If the banks won't finance then every buyer is going to get hurt. In other words, it won't be just speculators that cannot close on their foolish purchasers. The same is going to happen to some people who intended to live in their condos.
The house of cards is starting to fall. Nothing is going to stop it now.
And we all know that when markets correct, they typically over shoot the mean. In other words, Vancouver's real estate is not going to fall to a level where it magically meets economic balance (I.e. where prices are justified by attainable net rents). No, in fact the price of Vancouver real estate will likely fall well below the mean.

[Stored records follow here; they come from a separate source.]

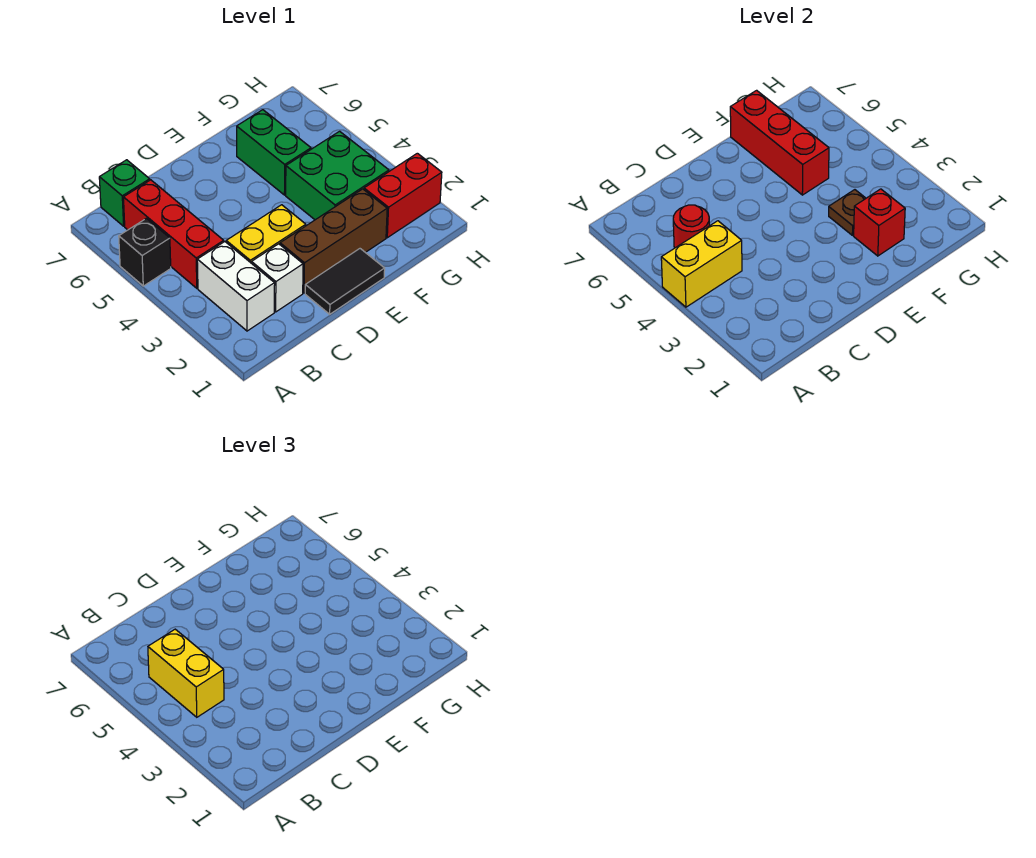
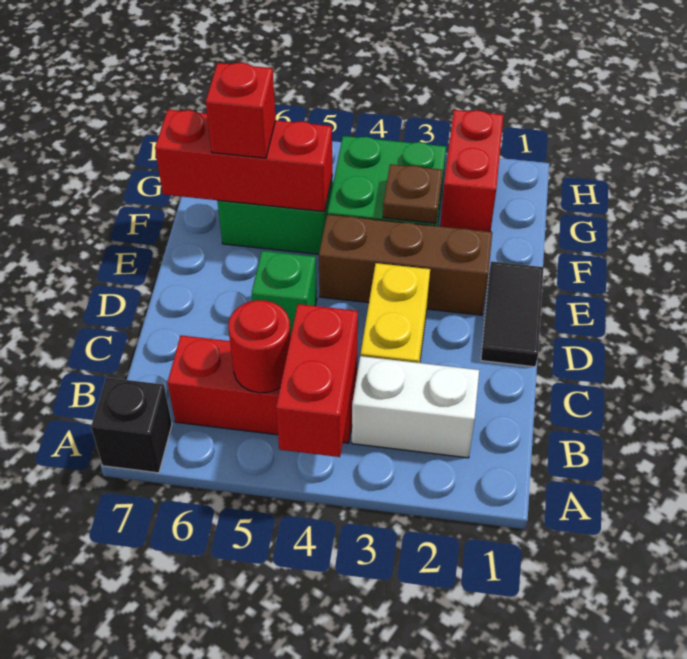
yellow 1x2 brick [661,221,742,307] -> red 1x2 brick [276,304,358,457]
black 1x1 brick [119,218,171,286] -> black 1x1 brick moved to [91,378,172,473]
yellow 1x2 brick [148,629,224,717] -> none
green 1x1 brick [99,160,150,226] -> green 1x1 brick moved to [252,251,317,336]
white 1x1 brick [252,244,303,312] -> none
brown 1x3 brick [280,189,387,293] -> brown 1x3 brick turned to [319,214,492,315]
red 1x1 brick [854,189,905,256] -> red 1x1 brick moved to [206,63,276,158]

My prediction is that Onni will sell very little if any product on March 7th.
Remain patient boys and girls… the party has just begun. Patience will be rewarded handsomely.
January 15th, 2009 at 9:22 pm
Vansanity:
the result is this
"Add it all up, and economists believe unemployment is set to jump dramatically over the next two years, and no province or industry is immune. TD Economics estimates 251,000 jobs will be lost over the next nine months."
VERY BAD NEWS
January 15th, 2009 at 9:16 pm
Hopefully the delusional can understand this: Credit has tightened. Capice? "What does that mean, angry blogger?" It means that the party is OVER!
Picture the amount of debt (money) floating around, reduced after the banks (money creators aka lenders) realized that the debts were unable to be paid, ala the bubble they created had burst. Credit tightened.
Remember all those hundreds of billions of write-downs and losses last year around the globe? What did you think the impact would be after the amount of money floating through the system shrank?
Here's a hint: Picture the exact opposite of the last decade.
People are not delusional, they are f**king stupid!